Through our collective work, even in the midst of a pandemic, we have proven that we can conceive of an idea, gather a group from two distinct organizations, harness our various skills and resources and complete a project.

This gives me hope that if we can work together–many of us having never met in person–then the prospect for future initiatives is certainly bright and I look forward to further collaborations between our two organizations.”

Kevin shared Meron’s sentiment:

“I hope that efforts such as this one can build the relationship between the two organizations so that we can get to a place where we can collaborate on larger scale community-centered projects and collaborate on projects on a regular basis.
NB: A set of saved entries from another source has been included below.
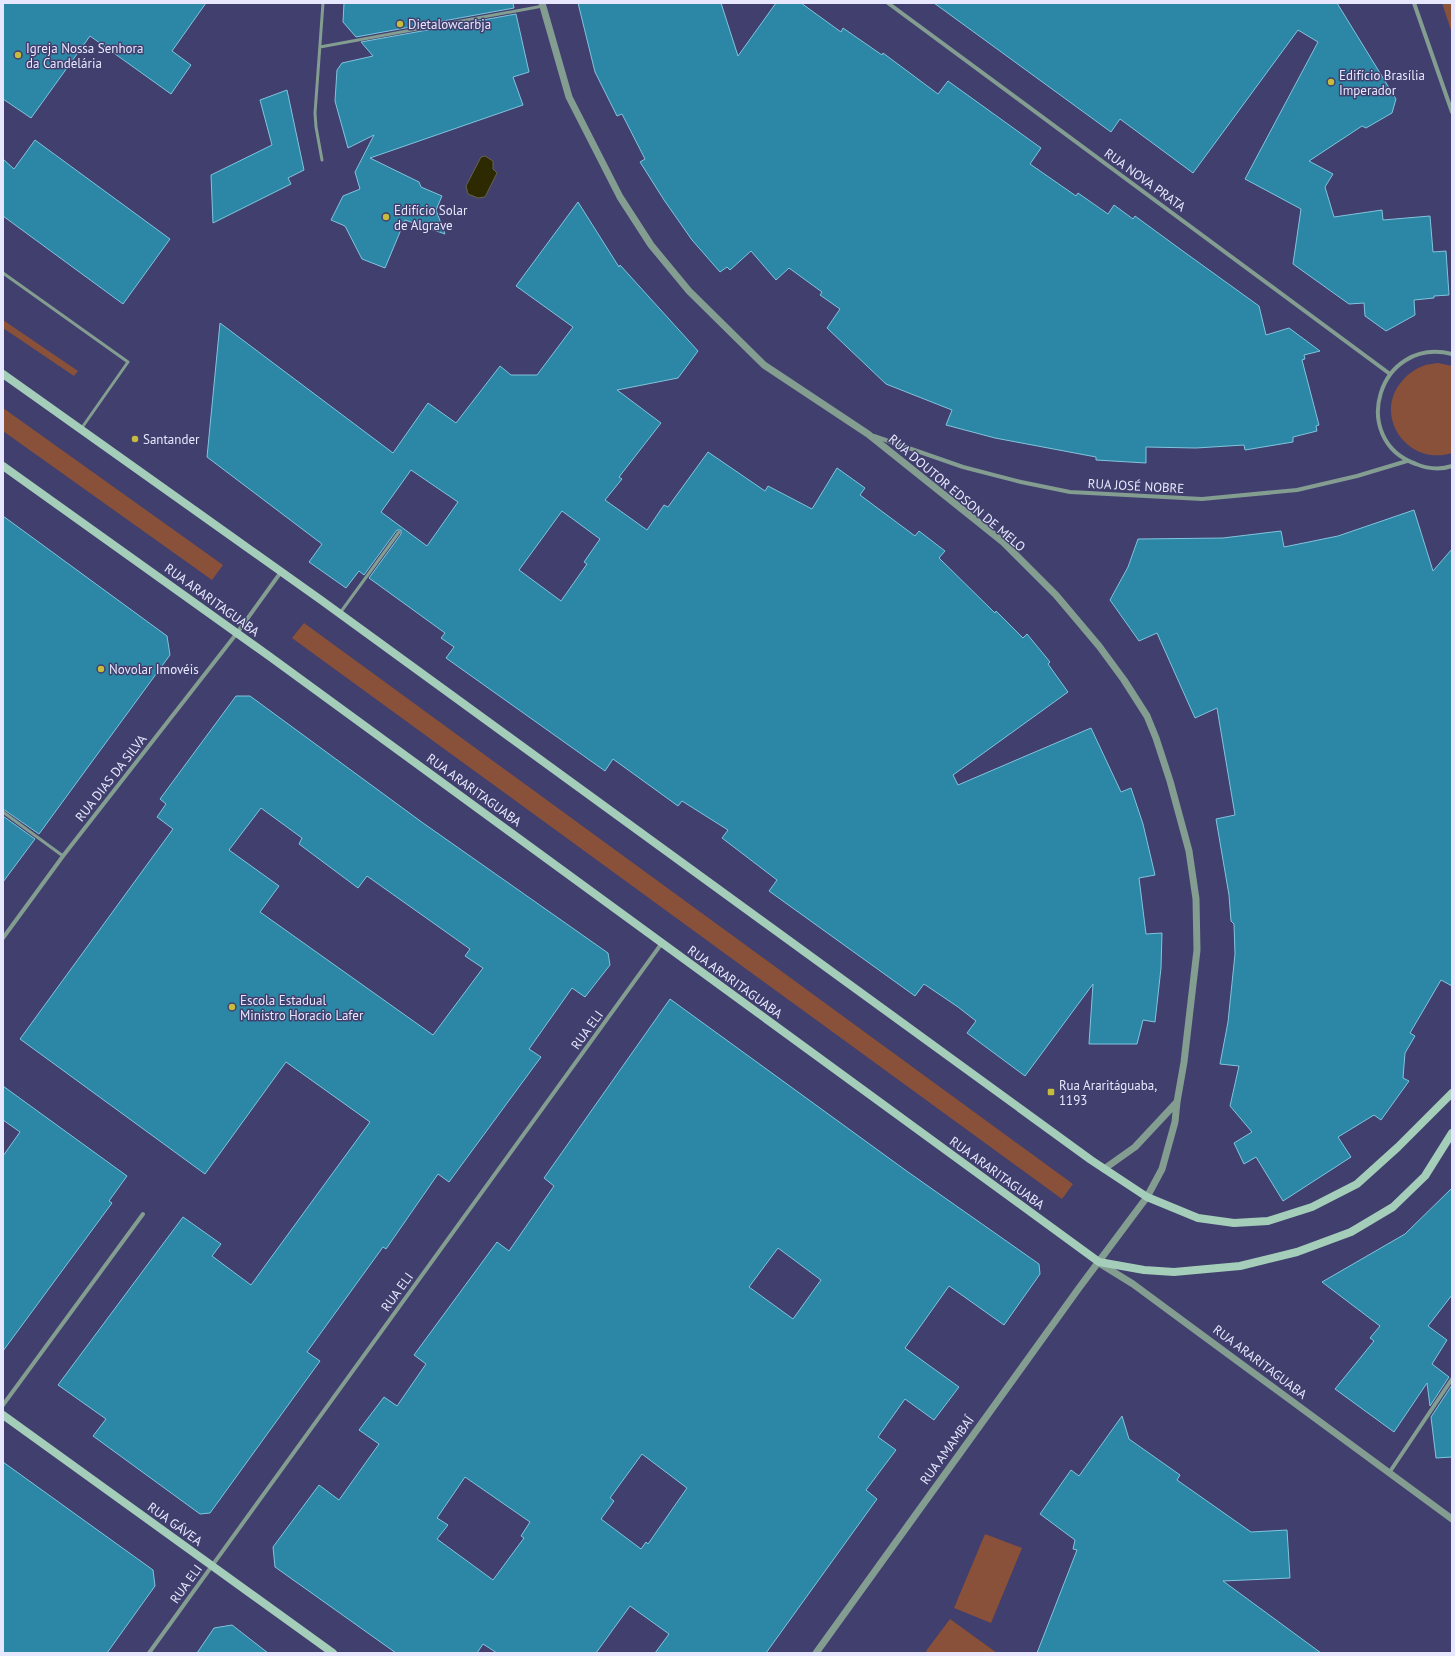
<svg xmlns="http://www.w3.org/2000/svg" width="1455" height="1656" font-family="'PT Sans',sans-serif">
<rect width="100%" height="100%" fill="#413f6d"/>
<path fill="#895139" d="M 1442,3 L 1452,3 L 1452,33 Z
M 3,320 L 78,371 L 74,376 L 3,328 Z
M 1438,363 L 1452,366 L 1452,453 C 1408,467 1371,415 1403,380 C 1408,374 1415,369 1423,366 C 1427,364 1433,364 1438,363 Z
M 3,408 L 223,565 L 212,580 L 3,431 Z
M 304,623 L 1073,1184 L 1062,1199 L 292,638 Z
M 985,1534 L 1022,1548 L 991,1623 L 954,1608 Z
M 950,1619 L 997,1653 L 928,1653 L 926,1651 Z"/>
<path fill="#2d2a02" stroke="#65634e" d="M 485,156 L 493,161 L 493,169 L 497,173 L 485,197 L 478,198 L 468,194 L 466,186 L 481,157 Z"/>
<path fill="#2b87a5" stroke="#81c4de" fill-rule="evenodd" d="M 3,3 L 206,3 L 172,51 L 191,65 L 171,94 L 90,36 L 31,118 L 3,99 Z
M 344,3 L 513,3 L 514,8 L 356,37 L 343,22 Z
M 578,3 L 721,3 L 738,56 L 776,3 L 801,3 L 841,32 L 843,28 L 882,55 L 883,53 L 938,94 L 948,81 L 1041,148 L 1030,164 L 1076,196 L 1078,193 L 1108,214 L 1114,205 L 1133,219 L 1135,216 L 1180,249 L 1259,306 L 1266,335 L 1289,328 L 1320,351 L 1304,355 L 1305,359 L 1302,360 L 1319,425 L 1316,426 L 1317,431 L 1293,437 L 1293,442 L 1245,450 L 1244,445 L 1196,448 L 1146,447 L 1146,463 L 1096,460 L 1096,457 L 995,438 L 946,425 L 952,410 L 886,384 L 827,328 L 840,309 L 820,295 L 822,292 L 789,268 L 776,280 L 751,251 L 730,270 L 727,267 L 720,272 L 692,240 L 664,200 L 640,162 L 645,159 L 622,114 L 617,116 L 595,72 Z
M 934,3 L 1337,3 L 1396,99 L 1392,113 L 1366,128 L 1362,126 L 1309,161 L 1333,174 L 1325,187 L 1334,217 L 1382,210 L 1383,220 L 1430,216 L 1433,252 L 1446,251 L 1449,295 L 1434,296 L 1434,298 L 1414,300 L 1415,315 L 1386,331 L 1365,316 L 1364,303 L 1349,304 L 1293,264 L 1301,209 L 1245,179 L 1318,42 L 1298,30 L 1193,173 L 1120,119 L 1111,132 Z
M 516,14 L 529,72 L 513,77 L 523,105 L 370,158 L 419,182 L 421,187 L 442,196 L 436,210 L 445,234 L 405,220 L 385,268 L 362,259 L 345,226 L 331,220 L 343,196 L 360,189 L 355,172 L 374,135 L 348,148 L 335,101 L 337,70 L 342,63 L 373,56 L 361,42 Z
M 287,90 L 304,170 L 288,178 L 291,184 L 213,223 L 211,175 L 272,145 L 260,100 Z
M 35,140 L 170,239 L 123,304 L 3,216 L 3,159 L 14,169 Z
M 578,202 L 619,267 L 620,265 L 698,351 L 678,378 L 617,390 L 661,423 L 619,477 L 622,479 L 605,500 L 647,530 L 664,505 L 668,507 L 708,452 L 765,491 L 768,486 L 812,509 L 837,468 L 865,488 L 860,495 L 915,536 L 919,531 L 945,551 L 939,558 L 995,613 L 996,611 L 1023,638 L 1027,634 L 1050,662 L 1048,664 L 1068,692 L 953,775 L 958,785 L 1091,728 L 1121,792 L 1131,788 L 1143,824 L 1155,875 L 1139,878 L 1146,934 L 1162,933 L 1161,968 L 1155,1022 L 1143,1020 L 1137,1044 L 1089,1044 L 1093,984 L 1025,1076 L 967,1033 L 976,1021 L 958,1007 L 924,984 L 915,996 L 769,891 L 777,880 L 722,838 L 728,830 L 682,801 L 678,806 L 613,759 L 605,771 L 446,658 L 454,647 L 441,638 L 445,633 L 369,578 L 401,534 L 401,530 L 397,530 L 364,575 L 359,571 L 346,588 L 309,562 L 322,544 L 207,457 L 220,323 L 393,453 L 428,403 L 456,423 L 500,366 L 511,375 L 537,375 L 573,327 L 516,286 ZM 411,470 L 458,502 L 427,546 L 381,512 ZM 562,511 L 600,539 L 584,562 L 587,564 L 561,601 L 519,570 Z
M 1414,510 L 1433,571 L 1452,549 L 1452,986 L 1441,980 L 1410,1033 L 1415,1036 L 1405,1053 L 1403,1078 L 1409,1081 L 1381,1120 L 1374,1115 L 1338,1137 L 1351,1157 L 1283,1201 L 1256,1157 L 1244,1164 L 1234,1143 L 1252,1132 L 1230,1106 L 1239,1066 L 1220,1064 L 1228,1022 L 1235,954 L 1234,924 L 1231,921 L 1229,895 L 1216,819 L 1235,815 L 1217,708 L 1195,718 L 1157,633 L 1139,641 L 1110,600 L 1128,567 L 1138,539 L 1223,538 L 1281,531 L 1284,547 L 1338,536 Z
M 3,516 L 167,636 L 170,655 L 39,834 L 3,809 Z
M 236,696 L 250,696 L 423,823 L 608,953 L 610,965 L 585,997 L 572,988 L 529,1049 L 541,1057 L 449,1182 L 438,1174 L 386,1249 L 383,1247 L 307,1352 L 320,1361 L 210,1513 L 200,1514 L 93,1436 L 106,1419 L 58,1385 L 183,1217 L 221,1244 L 212,1256 L 251,1285 L 370,1122 L 286,1062 L 205,1174 L 20,1039 L 173,829 L 157,817 L 166,804 L 160,799 ZM 261,808 L 302,838 L 299,844 L 358,888 L 367,876 L 470,949 L 465,956 L 483,968 L 433,1035 L 260,912 L 279,886 L 229,850 Z
M 3,816 L 35,839 L 3,882 Z
M 670,999 L 908,1172 L 1039,1264 L 1040,1274 L 1004,1325 L 949,1286 L 905,1348 L 959,1387 L 934,1420 L 905,1399 L 878,1437 L 896,1450 L 866,1490 L 877,1499 L 766,1653 L 655,1653 L 669,1634 L 630,1606 L 596,1653 L 497,1653 L 483,1644 L 477,1653 L 396,1653 L 275,1567 L 273,1547 L 319,1485 L 339,1500 L 379,1444 L 359,1430 L 384,1397 L 397,1406 L 426,1364 L 414,1355 L 497,1242 L 509,1251 L 554,1186 L 544,1178 ZM 778,1248 L 821,1280 L 793,1319 L 749,1287 ZM 642,1454 L 687,1488 L 648,1544 L 646,1542 L 641,1549 L 601,1519 L 614,1501 L 610,1498 ZM 465,1477 L 530,1522 L 521,1536 L 524,1538 L 493,1580 L 437,1539 L 448,1525 L 437,1518 Z
M 3,1086 L 127,1176 L 109,1201 L 112,1203 L 3,1351 L 3,1156 L 20,1132 L 3,1120 Z
M 1452,1188 L 1452,1295 L 1428,1326 L 1447,1340 L 1432,1364 L 1449,1377 L 1430,1406 L 1427,1383 L 1394,1432 L 1335,1389 L 1374,1341 L 1370,1338 L 1380,1326 L 1322,1282 L 1405,1234 Z
M 1452,1385 L 1452,1457 L 1436,1458 L 1431,1417 Z
M 1122,1416 L 1129,1439 L 1180,1475 L 1177,1480 L 1251,1532 L 1287,1530 L 1290,1578 L 1223,1581 L 1321,1653 L 1037,1653 L 1077,1550 L 1073,1549 L 1075,1540 L 1040,1514 L 1071,1470 L 1079,1476 Z
M 3,1462 L 153,1570 L 155,1586 L 107,1653 L 3,1653 Z
M 232,1625 L 268,1653 L 197,1653 L 214,1628 Z"/>
<g fill="none" stroke-linecap="round" stroke-linejoin="round">
<path stroke="#839d91" stroke-width="3" d="M 320,47 L 543,6
M 322,160 L 316,127 L 315,113 L 323,3
M 3,273 L 128,362 L 81,429
M 340,613 L 399,532
M 3,812 L 63,856"/>
<path stroke="#839d91" stroke-width="4" d="M 888,3 L 1390,374
M 1414,3 L 1452,112
M 1452,354 C 1378,336 1348,440 1416,464 C 1428,469 1440,470 1452,466
M 874,436 L 963,467 L 1021,482 L 1070,492 L 1202,499 L 1297,490 L 1357,476 L 1407,461
M 3,938 L 63,856 L 237,633 L 281,572
M 3,1405 L 143,1214
M 1389,1473 L 1452,1379
M 149,1653 L 662,943"/>
<path stroke="#839d91" stroke-width="7" d="M 542,3 L 569,97 L 620,197 L 651,245 L 689,291 L 764,365 L 868,434 L 1003,542 L 1056,595 L 1099,646 L 1124,680 L 1147,716 L 1156,738 L 1170,781 L 1189,851 L 1196,899 L 1197,950 L 1184,1062 L 1177,1102 L 1175,1122 L 1162,1169 L 1147,1197 L 1079,1288 L 816,1653
M 1104,1169 L 1135,1147 L 1177,1102
M 1099,1263 L 1133,1284 L 1198,1332 L 1452,1519"/>
<path stroke="#a4ceba" stroke-width="8" d="M 3,374 L 321,600 L 1091,1160 L 1147,1197 L 1198,1218 L 1234,1223 L 1268,1221 L 1312,1207 L 1357,1184 L 1398,1147 L 1452,1093
M 3,466 L 269,656 L 1099,1262 L 1144,1270 L 1174,1272 L 1240,1266 L 1297,1252 L 1351,1232 L 1393,1207 L 1425,1176 L 1452,1133
M 3,1415 L 333,1653"/>
</g>
<g fill="#c6bb3c" stroke="#413f6d" stroke-width="1.5">
<circle cx="400" cy="24" r="4"/>
<circle cx="18" cy="55" r="4"/>
<circle cx="1331" cy="82" r="4"/>
<circle cx="386" cy="217" r="4"/>
<circle cx="135" cy="439" r="4"/>
<circle cx="101" cy="669" r="4"/>
<circle cx="232" cy="1007" r="4"/>
<rect x="1047" y="1088" width="8" height="8" rx="2"/>
</g>
<g text-anchor="middle" dominant-baseline="central" stroke-width="3" stroke-linejoin="round" paint-order="stroke">
<g font-size="13" fill="#e7e8ff" stroke="#413f6d" text-anchor="start">
<text x="408" y="24">Dietalowcarbja</text>
<text x="26" y="48">Igreja Nossa Senhora<tspan x="26" dy="15">da Candelária</tspan></text>
<text x="1339" y="75">Edifício Brasília<tspan x="1339" dy="15">Imperador</tspan></text>
<text x="394" y="210">Edifício Solar<tspan x="394" dy="15">de Algrave</tspan></text>
<text x="143" y="439">Santander</text>
<text x="109" y="669">Novolar Imovéis</text>
<text x="240" y="1000">Escola Estadual<tspan x="240" dy="15">Ministro Horacio Lafer</tspan></text>
<text x="1059" y="1085">Rua Araritáguaba,<tspan x="1059" dy="15">1193</tspan></text>
</g>
<g font-size="13" fill="#e7e8ff" stroke="#413f6d">
<text transform="translate(1145 180) rotate(36)">RUA NOVA PRATA</text>
<text transform="translate(1136 486) rotate(3)">RUA JOSÉ NOBRE</text>
<text transform="translate(957 493) rotate(40)">RUA DOUTOR EDSON DE MELO</text>
<text transform="translate(212 600) rotate(36)">RUA ARARITAGUABA</text>
<text transform="translate(111 778) rotate(-52)">RUA DIAS DA SILVA</text>
<text transform="translate(474 790) rotate(36)">RUA ARARITAGUABA</text>
<text transform="translate(735 982) rotate(36)">RUA ARARITAGUABA</text>
<text transform="translate(587 1030) rotate(-54)">RUA ELI</text>
<text transform="translate(997 1173) rotate(36)">RUA ARARITAGUABA</text>
<text transform="translate(397 1292) rotate(-54)">RUA ELI</text>
<text transform="translate(1260 1362) rotate(37)">RUA ARARITAGUABA</text>
<text transform="translate(947 1450) rotate(-54)">RUA AMAMBAÍ</text>
<text transform="translate(175 1524) rotate(36)">RUA GÁVEA</text>
<text transform="translate(186 1584) rotate(-54)">RUA ELI</text>
</g>
</g>
<rect width="1455" height="1656" fill="none" stroke="#e7e8ff" stroke-width="8"/>
</svg>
I have truly appreciated the joy that working on this directory has brought me and the project team. After long days of full-time work at our respective companies and organizations, it was great to see the project team engaged during our meetings, comfortable enough to ask questions and challenge each other, and excited to learn new topics. Whether it was web development, data management best practices, community outreach, or website accessibility tools, the project team was happy to learn and provide their time and talents so that we could achieve the shared goal of increasing access to legal services for Black people in the DMV area.”

This blog is not just about the creation of a database, but may it also serve as a microcosm for how we engage with one another in the service of our communities.

Ending with Meron’s words:

“. . . we were all bound together by our deep abiding interest in combating anti-Black racism, developing concrete solutions in service of our communities and working towards a more just and equitable world.”